Lower Inference Overhead
Compact type representations reduce prompt size. Instead of including full API schemas in context, the planner sees:
tool: salesforce.query_accounts
out: crm.account@1
keys: [email, id]
This fits thousands of tools in a single prompt.
Planner Compatibility
Semio’s type graph integrates with existing planners:
- Prolog-based - Native support for typed facts and rules
- LLM-based - Types as structured prompts
- Hybrid - Symbolic planning with LLM refinement
Scalable Orchestration
Adding a new tool requires:
- Declare its semantic contract
- Optionally define adapters to existing types
- Index into the graph
No N^2 integration work. The planner automatically discovers new composition paths.
Future Work
Community and Federated Type Registries
Currently, types are platform-defined. A federated type registry would enable:
- Shared semantic definitions across organizations
- Community-contributed adapters
- Type versioning and deprecation workflows
- Cross-company workflow composition (organizations publishing internal type catalogs)
- Standardized industry types (healthcare, finance, etc.)

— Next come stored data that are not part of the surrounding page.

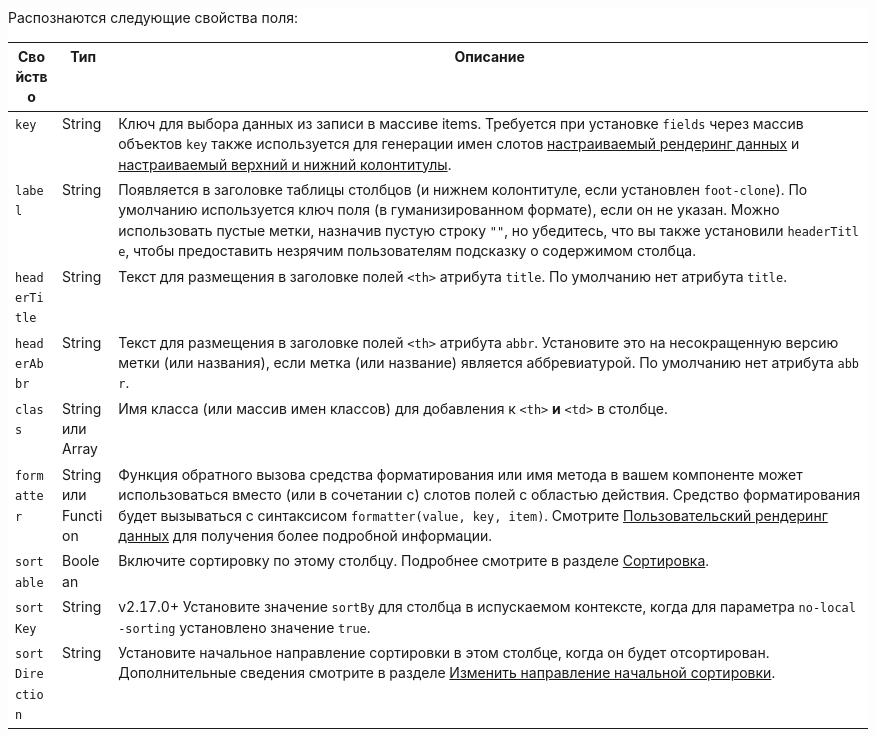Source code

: Распознаются следующие свойства поля:

| Свойство            | Тип                           | Описание                                                                                                                                                                                                                                                                                                                                                                                                                                                    |
| ------------------- | ----------------------------- | ----------------------------------------------------------------------------------------------------------------------------------------------------------------------------------------------------------------------------------------------------------------------------------------------------------------------------------------------------------------------------------------------------------------------------------------------------------- |
| `key`               | String                        | Ключ для выбора данных из записи в массиве items. Требуется при установке `fields` через массив объектов `key` также используется для генерации имен слотов [настраиваемый рендеринг данных](#custom-data-rendering) и [настраиваемый верхний и нижний колонтитулы](#header-and-footer-custom-rendering-via-scoped-slots).                                                                                                                                  |
| `label`             | String                        | Появляется в заголовке таблицы столбцов (и нижнем колонтитуле, если установлен `foot-clone`). По умолчанию используется ключ поля (в гуманизированном формате), если он не указан. Можно использовать пустые метки, назначив пустую строку `""`, но убедитесь, что вы также установили `headerTitle`, чтобы предоставить незрячим пользователям подсказку о содержимом столбца.                                                                             |
| `headerTitle`       | String                        | Текст для размещения в заголовке полей `<th>` атрибута `title`. По умолчанию нет атрибута `title`.                                                                                                                                                                                                                                                                                                                                                          |
| `headerAbbr`        | String                        | Текст для размещения в заголовке полей `<th>` атрибута `abbr`. Установите это на несокращенную версию метки (или названия), если метка (или название) является аббревиатурой. По умолчанию нет атрибута `abbr`.                                                                                                                                                                                                                                             |
| `class`             | String или Array              | Имя класса (или массив имен классов) для добавления к `<th>` **и** `<td>` в столбце.                                                                                                                                                                                                                                                                                                                                                                        |
| `formatter`         | String или Function           | Функция обратного вызова средства форматирования или имя метода в вашем компоненте может использоваться вместо (или в сочетании с) слотов полей с областью действия. Средство форматирования будет вызываться с синтаксисом `formatter(value, key, item)`. Смотрите [Пользовательский рендеринг данных](#custom-data-rendering) для получения более подробной информации.                                                                                   |
| `sortable`          | Boolean                       | Включите сортировку по этому столбцу. Подробнее смотрите в разделе [Сортировка](#sorting).                                                                                                                                                                                                                                                                                                                                                                  |
| `sortKey`           | String                        | <span class="badge badge-secondary">v2.17.0+</span> Установите значение `sortBy` для столбца в испускаемом контексте, когда для параметра `no-local-sorting` установлено значение `true`.                                                                                                                                                                                                                                                                   |
| `sortDirection`     | String                        | Установите начальное направление сортировки в этом столбце, когда он будет отсортирован. Дополнительные сведения смотрите в разделе [Изменить направление начальной сортировки](#change-initial-sort-direction).                                                                                                                                                                                                                                            |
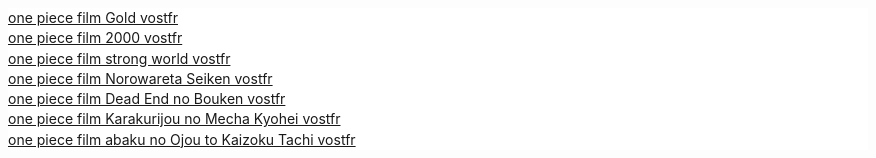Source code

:   <a target="_blank" href="https://neko-sama.io/anime/info/8185-one-piece-film-gold-vostfr">one piece film Gold vostfr</a><br/>
  <a target="_blank" href="https://neko-sama.io/anime/episode/420-one-piece-2000-01-vostfr">one piece film 2000 vostfr</a><br/>
  <a target="_blank" href="https://neko-sama.io/anime/episode/3121-one-piece-strong-world-01-vostfr">one piece film strong world vostfr</a><br/>
  <a target="_blank" href="https://neko-sama.io/anime/episode/424-one-piece-norowareta-seiken-01-vostfr">one piece film Norowareta Seiken vostfr</a><br/>
  <a target="_blank" href="https://neko-sama.io/anime/episode/423-one-piece-dead-end-no-bouken-01-vostfr">one piece film Dead End no Bouken vostfr</a><br/>
  <a target="_blank" href="https://neko-sama.io/anime/episode/426-one-piece-karakurijou-no-mecha-kyohei-01-vostfr">one piece film Karakurijou no Mecha Kyohei vostfr</a><br/>
  <a target="_blank" href="https://neko-sama.io/anime/episode/1846-one-piece-episode-of-alabaster-sabaku-no-ojou-to-kaizoku-tachi-01-vostfr">one piece film abaku no Ojou to Kaizoku Tachi vostfr</a><br/>
  </body>
</html>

- Marketplace for commercial adapters
Cross-Platform Interoperability Standards
Semio could evolve into an interchange format:
- Standard serialization for type contracts
- Adapter portability across platforms
- Tool compatibility guarantees
Formalization and Ecosystem Tooling
Potential areas for standardization:
- Type inference from OpenAPI specs
- Adapter validation and testing frameworks
- Performance benchmarks for plan complexity
Appendix: Cross-System Type Definitions
The invoice generation walkthrough above relies on three interoperating type definitions: crm.account@1 (CRM domain, keyed on id and email), billing.customer@1 (Billing domain, keyed on id, email, and external_id), and an adapter that bridges them via the shared email anchor.
Each type definition specifies: required and optional properties, field tiers (core, useful, PII, index), identity keys for cross-system resolution, and JSON Schema compatibility for validation. Adapter contracts specify the source and target types, the anchor key used for identity continuity, transformation logic, confidence score, cost, and tier preservation rules.
The specific JSON schemas, tier assignments, and adapter transformation specifications are part of the operational implementation.
This document describes the conceptual architecture of Semio. Implementation details and optimization strategies are not included to protect operational IP while enabling conceptual understanding.